Some of the notable budget points that address this issue include:
- Investing $142 million to launch the new “Learn and Stay” grant. The program will start with $81 million over the next two years to expand the Community Commitment Program for Nurses (CCPN), which each year allows up to 1,500 nursing graduates to receive full tuition reimbursement in exchange for committing to practice for two years in an underserved community. Starting in spring 2023, applications will open for up to 2,500 eligible students who commit to work in their region in an underserved community for up to two years after graduating. Students will be eligible to receive full, upfront funding for tuition, books, and other direct educational costs.
- Investing $764 million over two years to provide Ontario’s nurses with a retention incentive of up to $5,000 per person.
- Training more doctors through the largest expansion of medical school education in over 10 years by adding 160 undergraduate seats and 295 postgraduate positions over the next five years.
WSIB Expansion – Miss
Retirement home workers are not adequately protected from the financial impact of workplace illness or injury. Employers continue to push back on this important change while questioning why people do not want to work in the sector.
We rely on these healthcare heroes to care for our seniors and yet they are left vulnerable, without access to adequate benefits if they are hurt or injured on the job. The 2022 budget is silent on this important matter, but CLAC will continue to strongly advocate for this important change.
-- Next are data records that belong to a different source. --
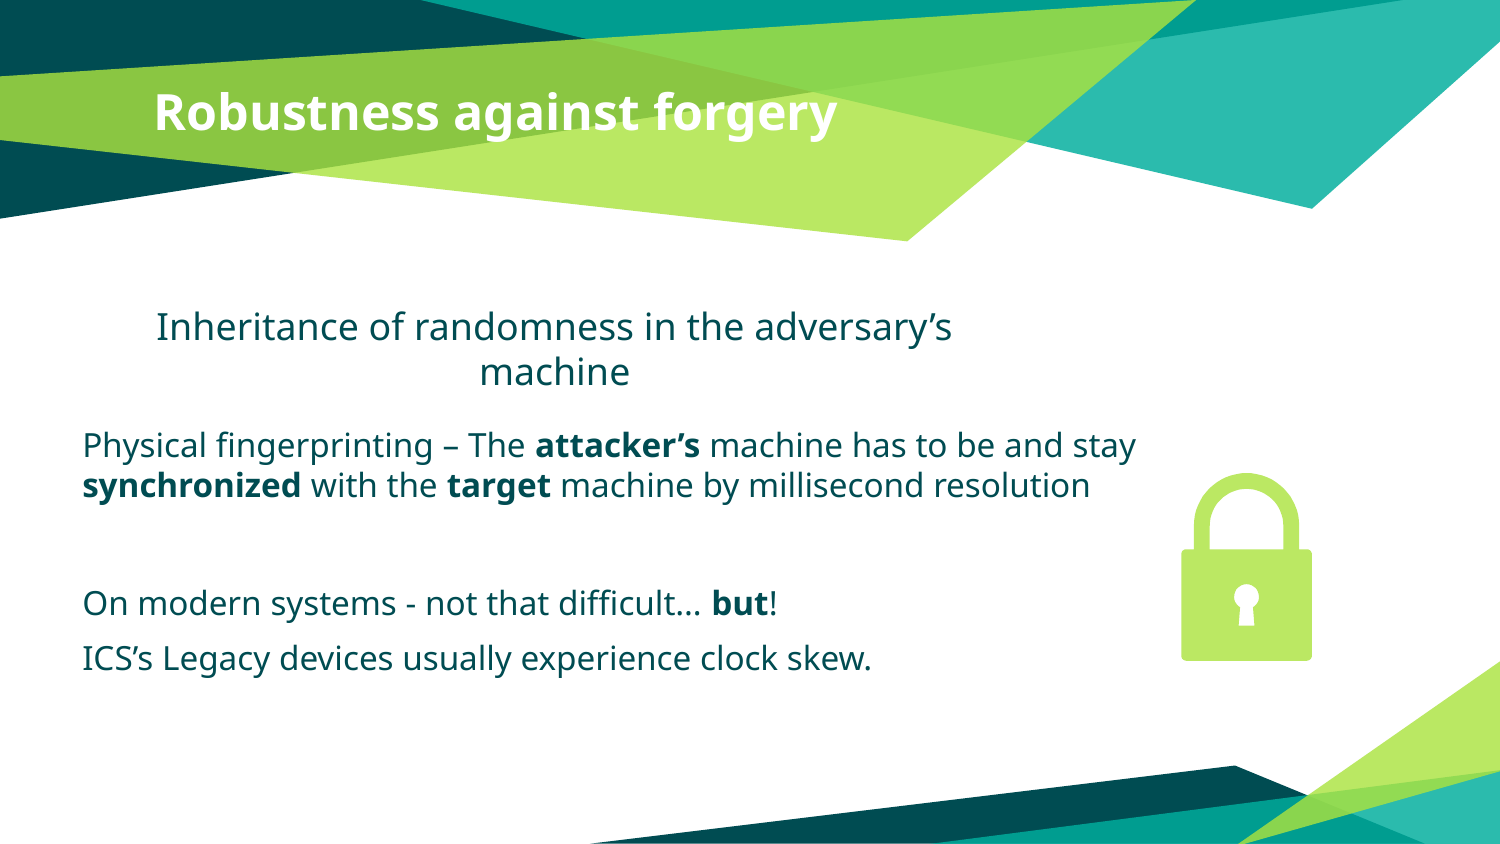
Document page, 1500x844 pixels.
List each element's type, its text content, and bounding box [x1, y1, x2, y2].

text_box [10, 65, 526, 434]
text_box On modern systems - not that difficult… but! ICS’s Legacy devices usually experience clock skew. [67, 566, 1024, 645]
text_box Inheritance of randomness in the adversary’s machine [67, 287, 1043, 366]
text_box [10, 0, 526, 65]
text_box Physical fingerprinting – The attacker’s machine has to be and stay synchronized with the target machine by millisecond resolution [67, 409, 1247, 487]
text_box [1181, 473, 1312, 661]
title Robustness against forgery [526, 65, 1348, 206]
Money in Your Pocket – Hit and Miss
The budget works to address affordability through several measures:
- Cutting the gasoline tax by 5.7 cents per litre and the fuel tax by 5.3 cents per litre for six months starting July 1, 2022.
- $300 on average in additional tax relief in 2022 for more than one million low-income workers through the proposed Low-income Individuals and Families Tax (LIFT) Credit enhancement.
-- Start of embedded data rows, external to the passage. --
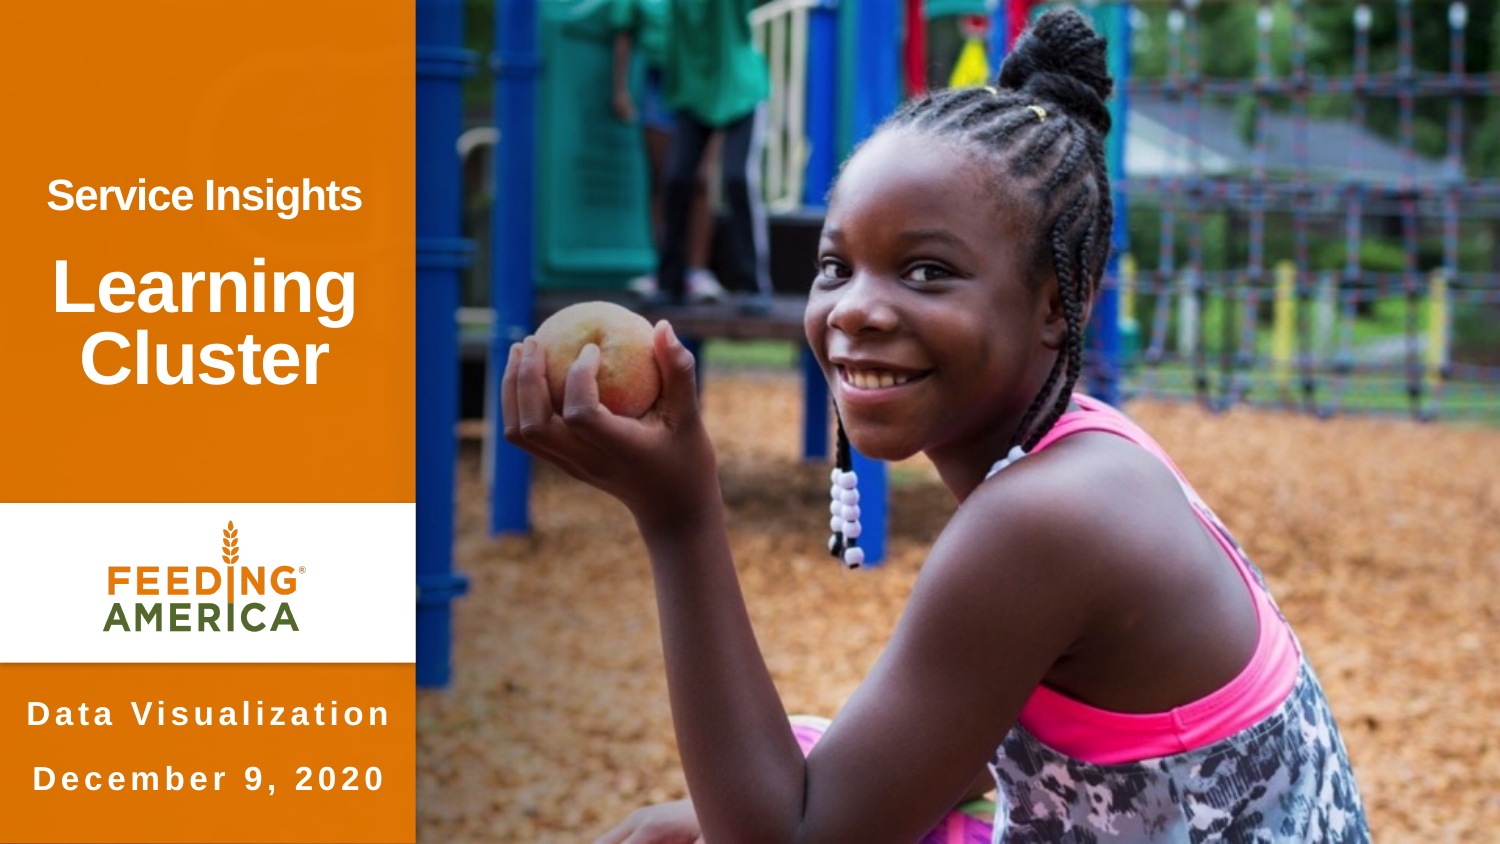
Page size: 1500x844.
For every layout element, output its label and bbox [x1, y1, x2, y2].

text_box [0, 173, 413, 406]
picture [0, 0, 1500, 844]
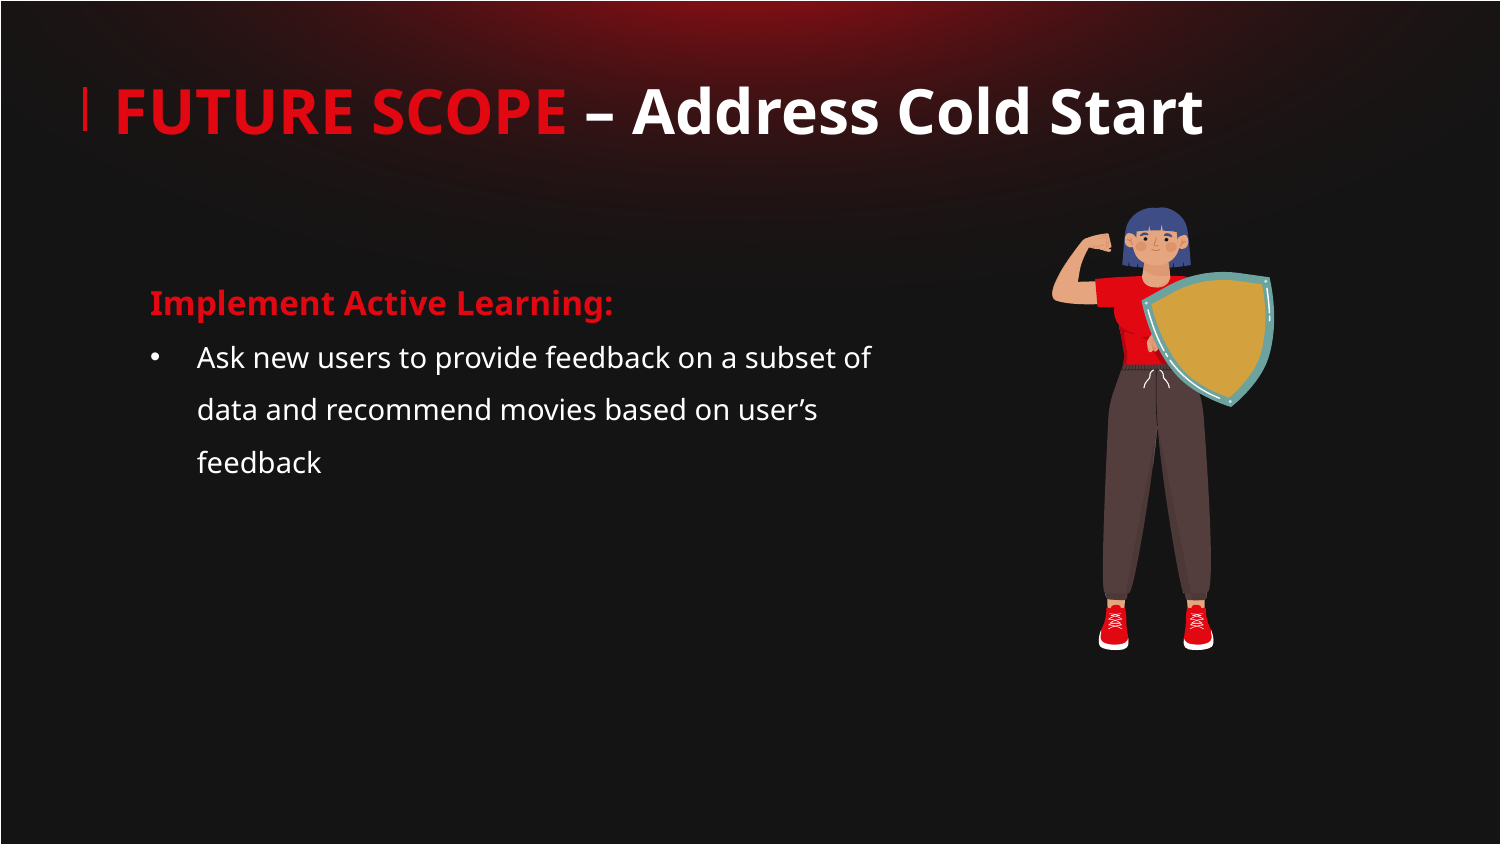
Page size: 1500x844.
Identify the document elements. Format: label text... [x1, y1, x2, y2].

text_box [1046, 207, 1281, 651]
text_box Implement Active Learning: Ask new users to provide feedback on a subset of data and recommend movies based on user’s feedback [135, 254, 906, 522]
title FUTURE SCOPE – Address Cold Start [98, 62, 1382, 157]
picture [2, 2, 1500, 844]
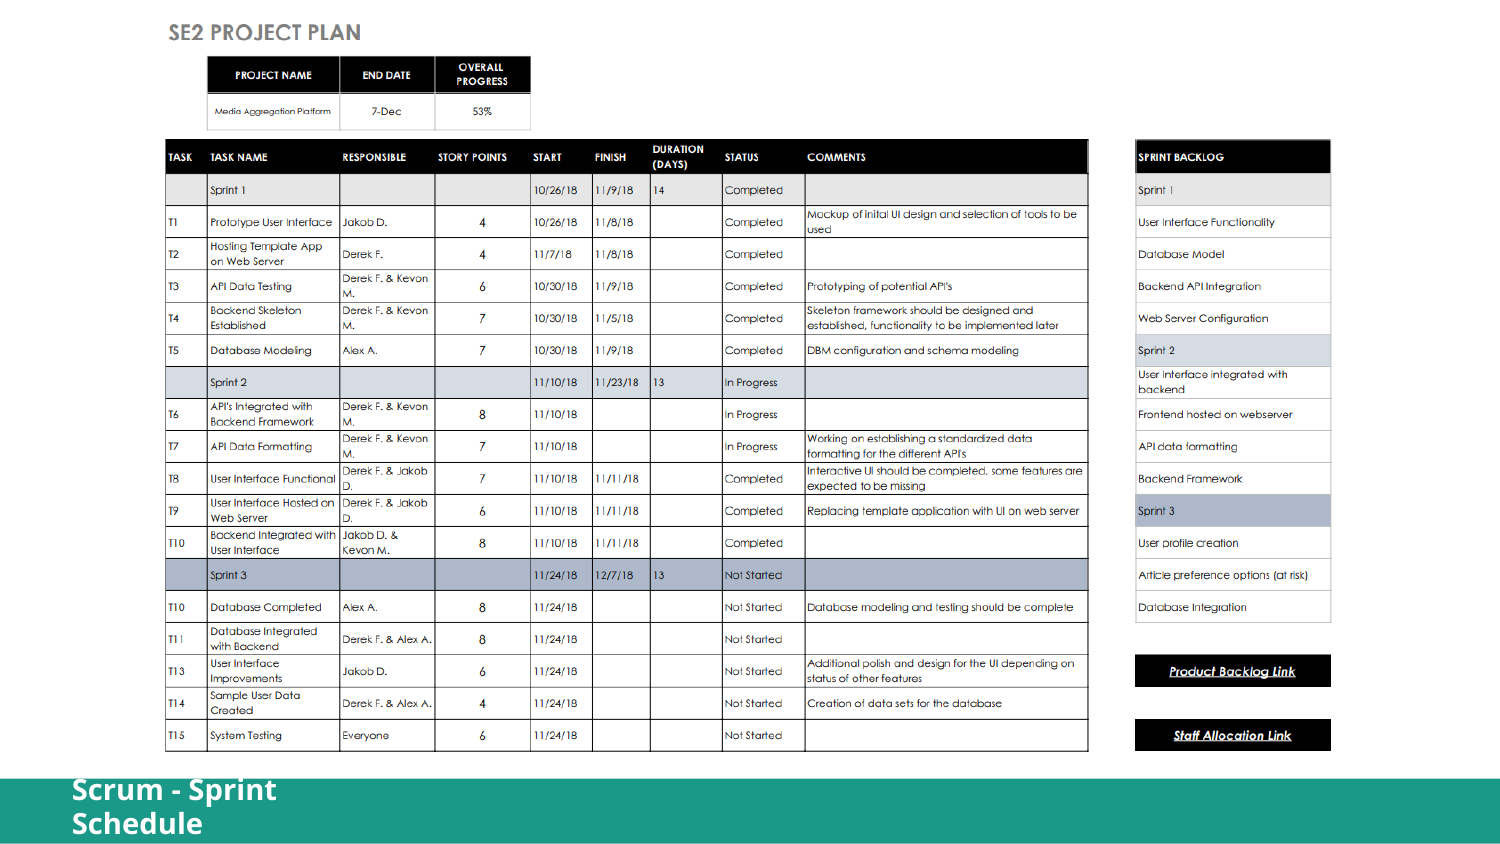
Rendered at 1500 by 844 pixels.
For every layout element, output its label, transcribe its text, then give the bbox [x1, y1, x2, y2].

- The budget also re-announced the elimination of license plate stickers. Over the past month, CLAC members who drive vehicles in Ontario received cheques for hundreds of dollars. While the tax changes are beneficial, the removal of the sticker fees reduces revenues by over $1 billion annually for an item that had not been controversial. This is a partial miss because we believe that the funds would have been better allocated to addressing the massive wage issues in healthcare.